Output every line below as it stands, dropping only the images.
=======
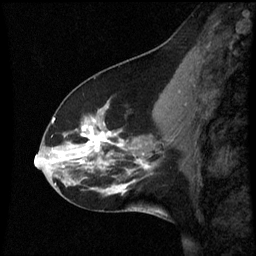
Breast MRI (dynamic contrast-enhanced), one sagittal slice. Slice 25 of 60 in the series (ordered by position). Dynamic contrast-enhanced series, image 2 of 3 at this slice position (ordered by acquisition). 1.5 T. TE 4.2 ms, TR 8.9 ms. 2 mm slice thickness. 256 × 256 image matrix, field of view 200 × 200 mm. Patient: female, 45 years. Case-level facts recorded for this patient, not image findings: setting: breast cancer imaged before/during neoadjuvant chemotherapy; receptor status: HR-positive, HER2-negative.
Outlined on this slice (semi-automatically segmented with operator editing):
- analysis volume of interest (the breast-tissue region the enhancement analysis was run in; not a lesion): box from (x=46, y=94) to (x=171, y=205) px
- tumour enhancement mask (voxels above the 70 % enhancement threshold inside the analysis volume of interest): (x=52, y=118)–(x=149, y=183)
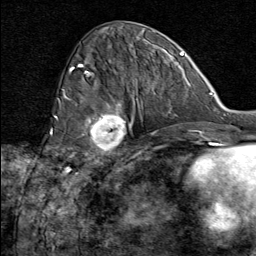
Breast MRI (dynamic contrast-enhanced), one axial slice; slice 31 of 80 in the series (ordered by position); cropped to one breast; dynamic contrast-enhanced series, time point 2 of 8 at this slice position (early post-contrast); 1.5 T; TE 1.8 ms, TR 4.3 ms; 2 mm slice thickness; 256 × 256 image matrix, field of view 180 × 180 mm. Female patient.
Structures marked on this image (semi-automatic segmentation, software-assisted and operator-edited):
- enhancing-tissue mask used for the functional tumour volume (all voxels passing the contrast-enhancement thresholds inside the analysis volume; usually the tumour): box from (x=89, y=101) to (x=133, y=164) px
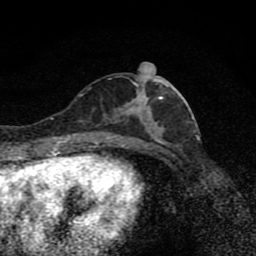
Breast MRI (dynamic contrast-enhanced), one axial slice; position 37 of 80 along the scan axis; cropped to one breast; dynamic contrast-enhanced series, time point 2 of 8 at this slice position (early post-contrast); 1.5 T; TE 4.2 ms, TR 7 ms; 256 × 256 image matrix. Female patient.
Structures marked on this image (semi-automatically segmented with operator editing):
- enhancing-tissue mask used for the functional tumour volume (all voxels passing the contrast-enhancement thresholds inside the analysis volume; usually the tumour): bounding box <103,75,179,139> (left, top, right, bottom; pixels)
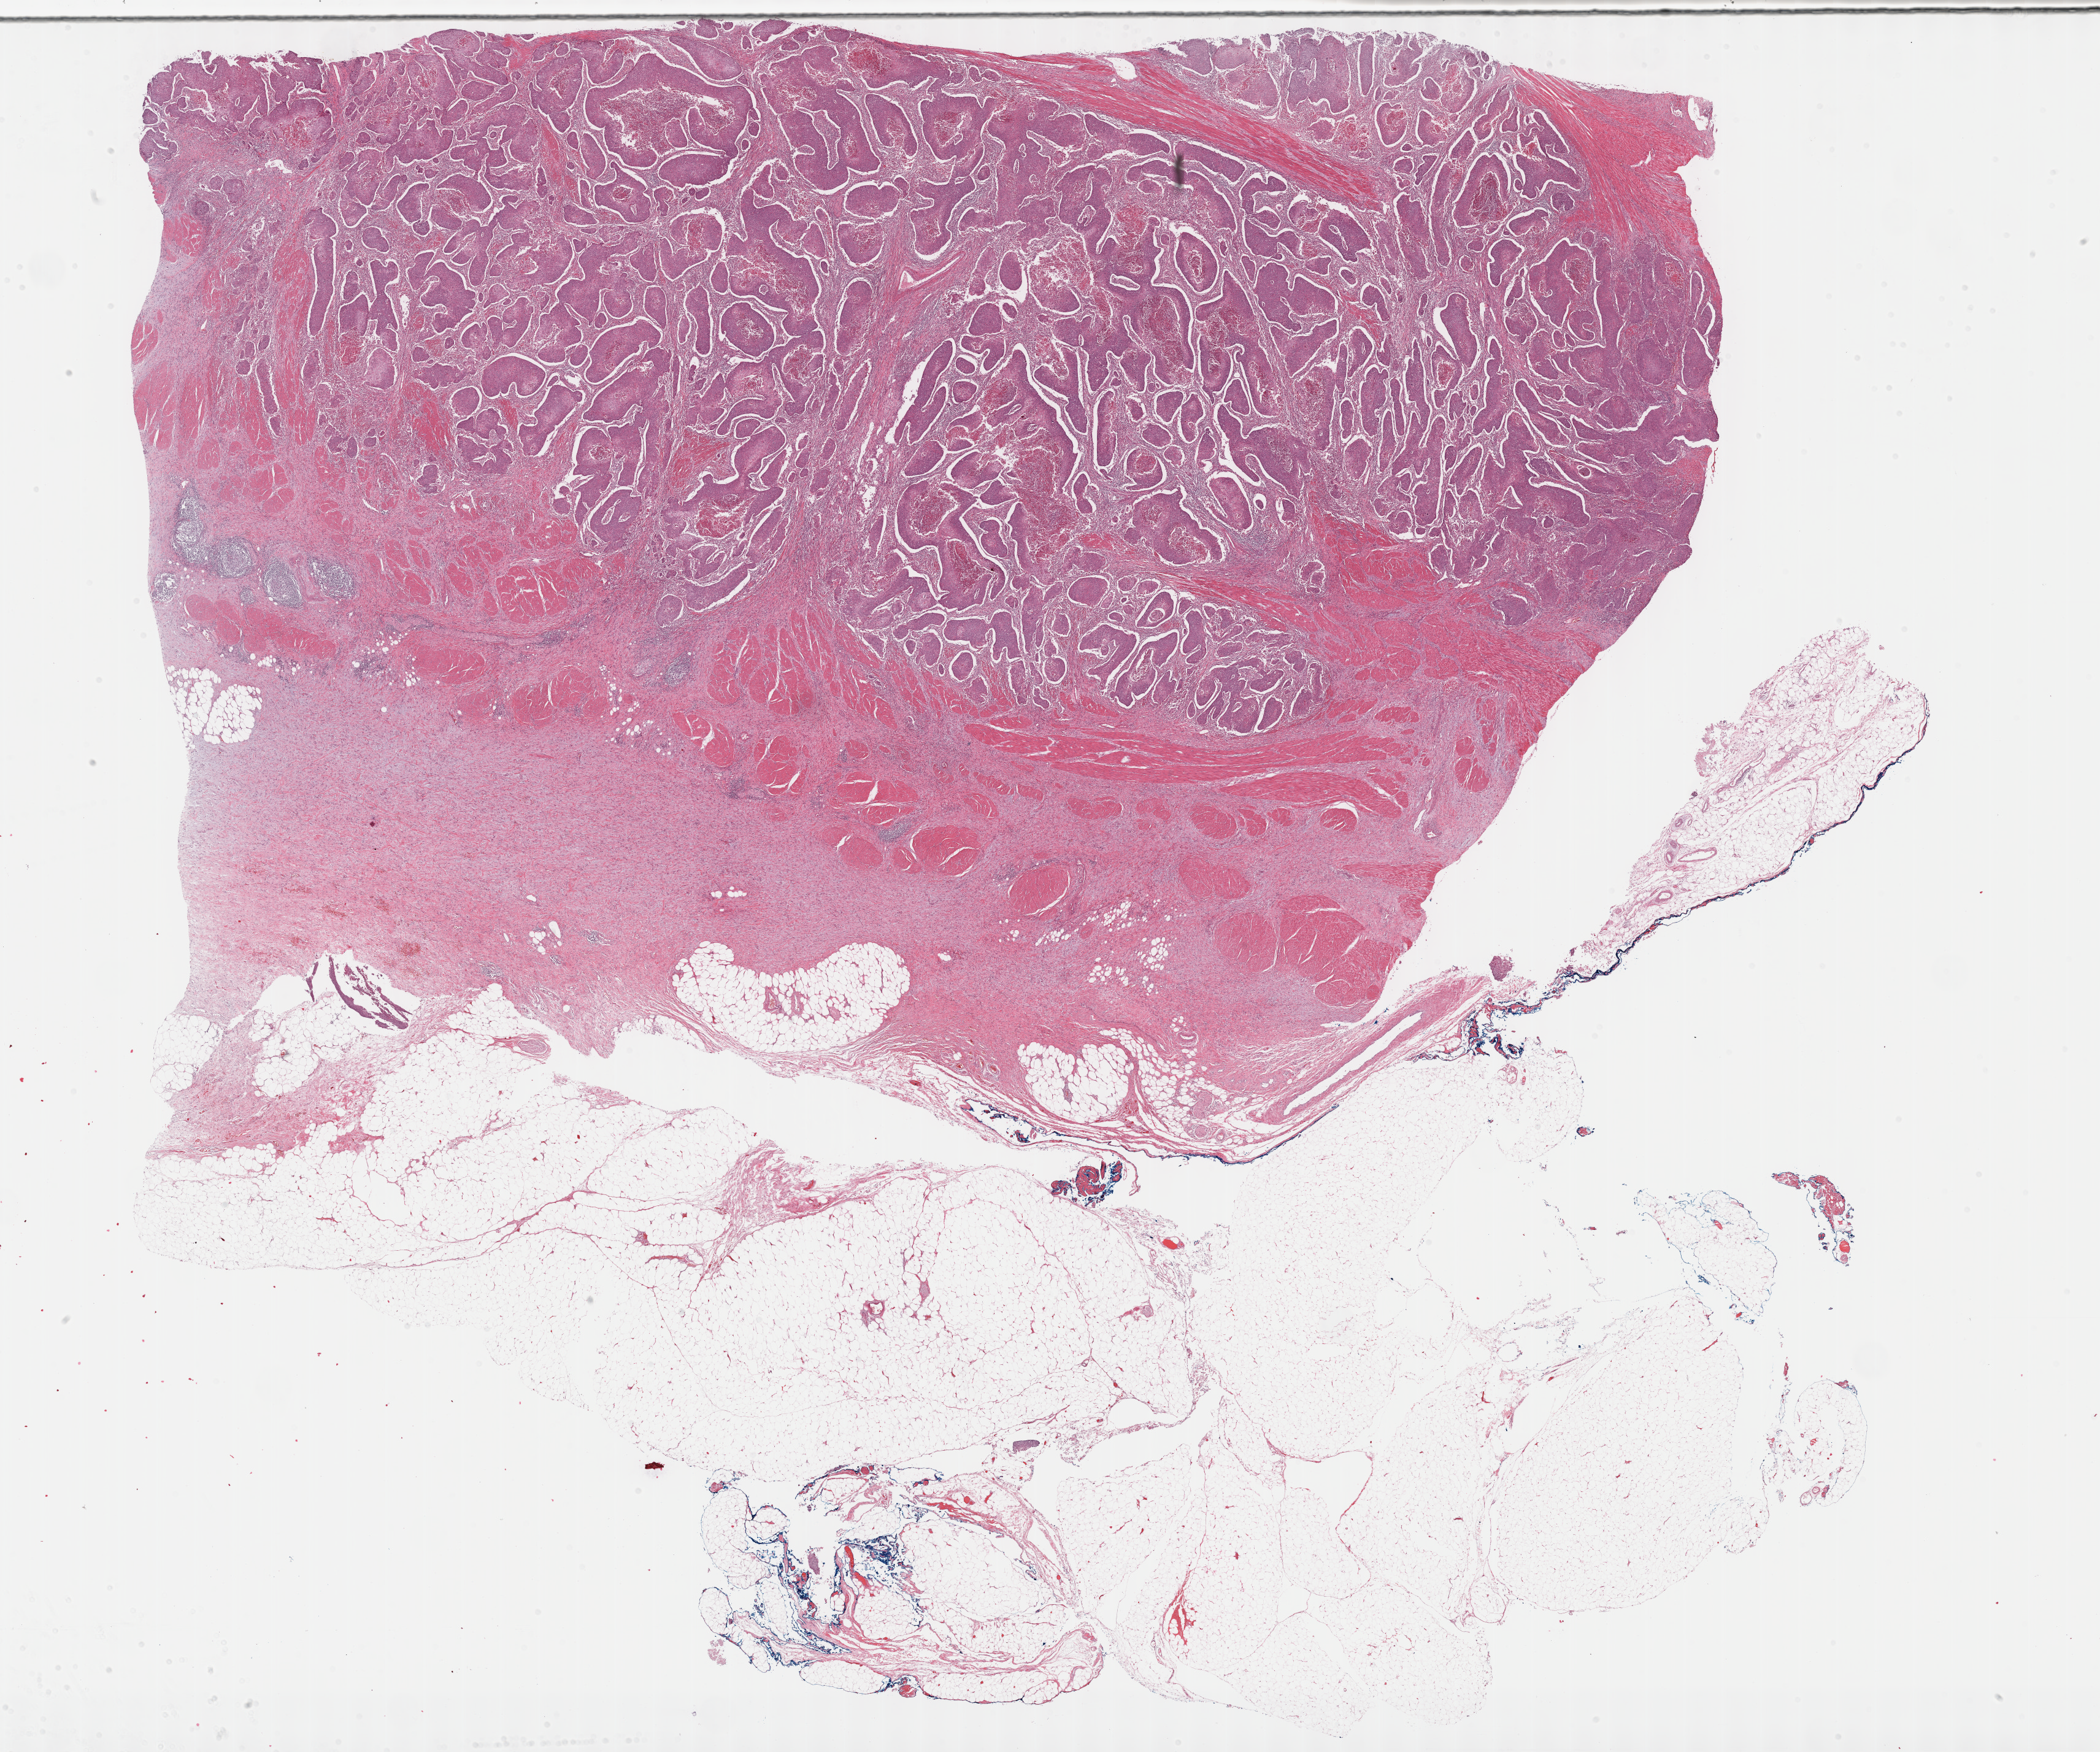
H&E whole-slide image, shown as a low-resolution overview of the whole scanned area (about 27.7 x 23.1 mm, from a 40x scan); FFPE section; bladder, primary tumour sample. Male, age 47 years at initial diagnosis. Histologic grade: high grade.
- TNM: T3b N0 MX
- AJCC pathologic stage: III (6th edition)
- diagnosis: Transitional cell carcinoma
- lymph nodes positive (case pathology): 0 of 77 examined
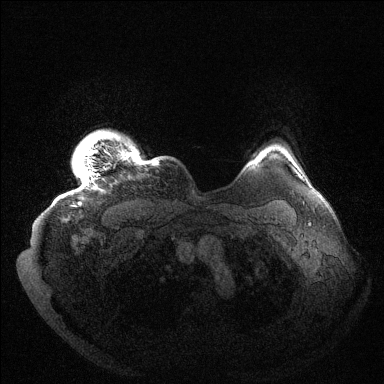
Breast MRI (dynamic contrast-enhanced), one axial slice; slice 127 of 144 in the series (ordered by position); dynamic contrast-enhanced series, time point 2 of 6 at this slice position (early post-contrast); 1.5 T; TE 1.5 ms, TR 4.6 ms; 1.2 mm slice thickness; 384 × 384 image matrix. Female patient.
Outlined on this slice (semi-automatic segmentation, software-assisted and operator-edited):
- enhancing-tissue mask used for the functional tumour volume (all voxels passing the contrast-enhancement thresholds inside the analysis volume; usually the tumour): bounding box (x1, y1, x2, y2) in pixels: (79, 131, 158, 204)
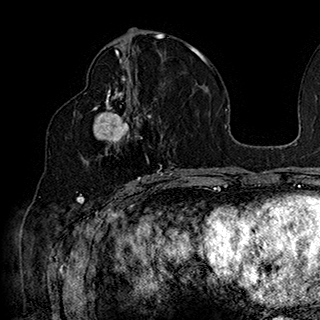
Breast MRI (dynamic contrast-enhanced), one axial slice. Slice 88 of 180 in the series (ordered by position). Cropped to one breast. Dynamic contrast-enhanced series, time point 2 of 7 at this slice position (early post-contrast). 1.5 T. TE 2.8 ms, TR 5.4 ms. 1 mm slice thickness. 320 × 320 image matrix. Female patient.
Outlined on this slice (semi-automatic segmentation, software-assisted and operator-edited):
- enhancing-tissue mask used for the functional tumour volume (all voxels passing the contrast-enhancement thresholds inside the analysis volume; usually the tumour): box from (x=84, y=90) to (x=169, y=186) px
=======
> SOLUTION TO THE EXERCISE:
Breast MRI (dynamic contrast-enhanced), one sagittal slice. Slice 25 of 60 in the series (ordered by position). Dynamic contrast-enhanced series, image 2 of 3 at this slice position (ordered by acquisition). 1.5 T. TE 4.2 ms, TR 8.9 ms. 2 mm slice thickness. 256 × 256 image matrix, field of view 200 × 200 mm. Patient: female, 45 years. Case-level facts recorded for this patient, not image findings: setting: breast cancer imaged before/during neoadjuvant chemotherapy; receptor status: HR-positive, HER2-negative.
Outlined on this slice (semi-automatically segmented with operator editing):
- analysis volume of interest (the breast-tissue region the enhancement analysis was run in; not a lesion): box from (x=46, y=94) to (x=171, y=205) px
- tumour enhancement mask (voxels above the 70 % enhancement threshold inside the analysis volume of interest): (x=52, y=118)–(x=149, y=183)
Breast MRI (dynamic contrast-enhanced), one axial slice; slice 31 of 80 in the series (ordered by position); cropped to one breast; dynamic contrast-enhanced series, time point 2 of 8 at this slice position (early post-contrast); 1.5 T; TE 1.8 ms, TR 4.3 ms; 2 mm slice thickness; 256 × 256 image matrix, field of view 180 × 180 mm. Female patient.
Structures marked on this image (semi-automatic segmentation, software-assisted and operator-edited):
- enhancing-tissue mask used for the functional tumour volume (all voxels passing the contrast-enhancement thresholds inside the analysis volume; usually the tumour): box from (x=89, y=101) to (x=133, y=164) px
Breast MRI (dynamic contrast-enhanced), one axial slice; position 37 of 80 along the scan axis; cropped to one breast; dynamic contrast-enhanced series, time point 2 of 8 at this slice position (early post-contrast); 1.5 T; TE 4.2 ms, TR 7 ms; 256 × 256 image matrix. Female patient.
Structures marked on this image (semi-automatically segmented with operator editing):
- enhancing-tissue mask used for the functional tumour volume (all voxels passing the contrast-enhancement thresholds inside the analysis volume; usually the tumour): bounding box <103,75,179,139> (left, top, right, bottom; pixels)
H&E whole-slide image, shown as a low-resolution overview of the whole scanned area (about 27.7 x 23.1 mm, from a 40x scan); FFPE section; bladder, primary tumour sample. Male, age 47 years at initial diagnosis. Histologic grade: high grade.
- TNM: T3b N0 MX
- AJCC pathologic stage: III (6th edition)
- diagnosis: Transitional cell carcinoma
- lymph nodes positive (case pathology): 0 of 77 examined
Breast MRI (dynamic contrast-enhanced), one axial slice; slice 127 of 144 in the series (ordered by position); dynamic contrast-enhanced series, time point 2 of 6 at this slice position (early post-contrast); 1.5 T; TE 1.5 ms, TR 4.6 ms; 1.2 mm slice thickness; 384 × 384 image matrix. Female patient.
Outlined on this slice (semi-automatic segmentation, software-assisted and operator-edited):
- enhancing-tissue mask used for the functional tumour volume (all voxels passing the contrast-enhancement thresholds inside the analysis volume; usually the tumour): bounding box (x1, y1, x2, y2) in pixels: (79, 131, 158, 204)
Breast MRI (dynamic contrast-enhanced), one axial slice. Slice 88 of 180 in the series (ordered by position). Cropped to one breast. Dynamic contrast-enhanced series, time point 2 of 7 at this slice position (early post-contrast). 1.5 T. TE 2.8 ms, TR 5.4 ms. 1 mm slice thickness. 320 × 320 image matrix. Female patient.
Outlined on this slice (semi-automatic segmentation, software-assisted and operator-edited):
- enhancing-tissue mask used for the functional tumour volume (all voxels passing the contrast-enhancement thresholds inside the analysis volume; usually the tumour): box from (x=84, y=90) to (x=169, y=186) px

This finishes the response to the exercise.